What to do
Copy out every entry precisely.

[Start of Attachment]

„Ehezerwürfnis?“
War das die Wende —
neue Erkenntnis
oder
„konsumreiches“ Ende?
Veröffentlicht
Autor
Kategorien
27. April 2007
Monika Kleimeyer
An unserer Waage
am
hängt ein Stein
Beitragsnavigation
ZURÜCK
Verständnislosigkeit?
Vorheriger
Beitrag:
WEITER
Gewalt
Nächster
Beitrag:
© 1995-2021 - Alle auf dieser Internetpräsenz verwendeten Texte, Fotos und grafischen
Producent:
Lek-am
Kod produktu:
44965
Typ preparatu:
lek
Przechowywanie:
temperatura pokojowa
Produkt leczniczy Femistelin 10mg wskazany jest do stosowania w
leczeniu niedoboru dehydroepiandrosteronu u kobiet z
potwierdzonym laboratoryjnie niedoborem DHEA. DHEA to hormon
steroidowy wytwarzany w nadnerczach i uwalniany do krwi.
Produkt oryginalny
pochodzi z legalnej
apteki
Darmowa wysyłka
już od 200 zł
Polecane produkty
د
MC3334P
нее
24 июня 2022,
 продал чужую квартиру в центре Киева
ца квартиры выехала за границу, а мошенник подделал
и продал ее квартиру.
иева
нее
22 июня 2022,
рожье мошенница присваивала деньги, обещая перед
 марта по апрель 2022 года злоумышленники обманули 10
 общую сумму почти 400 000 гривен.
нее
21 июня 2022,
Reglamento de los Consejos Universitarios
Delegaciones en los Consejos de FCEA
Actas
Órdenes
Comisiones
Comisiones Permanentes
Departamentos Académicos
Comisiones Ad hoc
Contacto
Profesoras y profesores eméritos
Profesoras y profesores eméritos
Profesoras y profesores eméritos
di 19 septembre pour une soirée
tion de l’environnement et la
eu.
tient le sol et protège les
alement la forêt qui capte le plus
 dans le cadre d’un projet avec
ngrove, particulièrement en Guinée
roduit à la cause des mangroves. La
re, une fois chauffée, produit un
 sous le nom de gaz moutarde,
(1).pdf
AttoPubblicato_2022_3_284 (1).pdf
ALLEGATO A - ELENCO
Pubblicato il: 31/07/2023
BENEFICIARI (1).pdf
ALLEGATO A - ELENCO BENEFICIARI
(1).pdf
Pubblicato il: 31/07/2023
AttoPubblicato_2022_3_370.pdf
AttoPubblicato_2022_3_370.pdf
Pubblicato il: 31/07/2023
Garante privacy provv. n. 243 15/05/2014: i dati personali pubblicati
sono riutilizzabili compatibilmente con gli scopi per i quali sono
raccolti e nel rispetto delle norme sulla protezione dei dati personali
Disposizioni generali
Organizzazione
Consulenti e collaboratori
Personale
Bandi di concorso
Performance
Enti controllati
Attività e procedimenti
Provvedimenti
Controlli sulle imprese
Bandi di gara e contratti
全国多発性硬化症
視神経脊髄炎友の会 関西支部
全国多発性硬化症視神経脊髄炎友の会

[End of Attachment]

Task answer
„Ehezerwürfnis?“
War das die Wende —
neue Erkenntnis
oder
„konsumreiches“ Ende?
Veröffentlicht
Autor
Kategorien
27. April 2007
Monika Kleimeyer
An unserer Waage
am
hängt ein Stein
Beitragsnavigation
ZURÜCK
Verständnislosigkeit?
Vorheriger
Beitrag:
WEITER
Gewalt
Nächster
Beitrag:
© 1995-2021 - Alle auf dieser Internetpräsenz verwendeten Texte, Fotos und grafischen
Producent:
Lek-am
Kod produktu:
44965
Typ preparatu:
lek
Przechowywanie:
temperatura pokojowa
Produkt leczniczy Femistelin 10mg wskazany jest do stosowania w
leczeniu niedoboru dehydroepiandrosteronu u kobiet z
potwierdzonym laboratoryjnie niedoborem DHEA. DHEA to hormon
steroidowy wytwarzany w nadnerczach i uwalniany do krwi.
Produkt oryginalny
pochodzi z legalnej
apteki
Darmowa wysyłka
już od 200 zł
Polecane produkty
د
MC3334P
нее
24 июня 2022,
 продал чужую квартиру в центре Киева
ца квартиры выехала за границу, а мошенник подделал
и продал ее квартиру.
иева
нее
22 июня 2022,
рожье мошенница присваивала деньги, обещая перед
 марта по апрель 2022 года злоумышленники обманули 10
 общую сумму почти 400 000 гривен.
нее
21 июня 2022,
Reglamento de los Consejos Universitarios
Delegaciones en los Consejos de FCEA
Actas
Órdenes
Comisiones
Comisiones Permanentes
Departamentos Académicos
Comisiones Ad hoc
Contacto
Profesoras y profesores eméritos
Profesoras y profesores eméritos
Profesoras y profesores eméritos
di 19 septembre pour une soirée
tion de l’environnement et la
eu.
tient le sol et protège les
alement la forêt qui capte le plus
 dans le cadre d’un projet avec
ngrove, particulièrement en Guinée
roduit à la cause des mangroves. La
re, une fois chauffée, produit un
 sous le nom de gaz moutarde,
(1).pdf
AttoPubblicato_2022_3_284 (1).pdf
ALLEGATO A - ELENCO
Pubblicato il: 31/07/2023
BENEFICIARI (1).pdf
ALLEGATO A - ELENCO BENEFICIARI
(1).pdf
Pubblicato il: 31/07/2023
AttoPubblicato_2022_3_370.pdf
AttoPubblicato_2022_3_370.pdf
Pubblicato il: 31/07/2023
Garante privacy provv. n. 243 15/05/2014: i dati personali pubblicati
sono riutilizzabili compatibilmente con gli scopi per i quali sono
raccolti e nel rispetto delle norme sulla protezione dei dati personali
Disposizioni generali
Organizzazione
Consulenti e collaboratori
Personale
Bandi di concorso
Performance
Enti controllati
Attività e procedimenti
Provvedimenti
Controlli sulle imprese
Bandi di gara e contratti
全国多発性硬化症
視神経脊髄炎友の会 関西支部
全国多発性硬化症視神経脊髄炎友の会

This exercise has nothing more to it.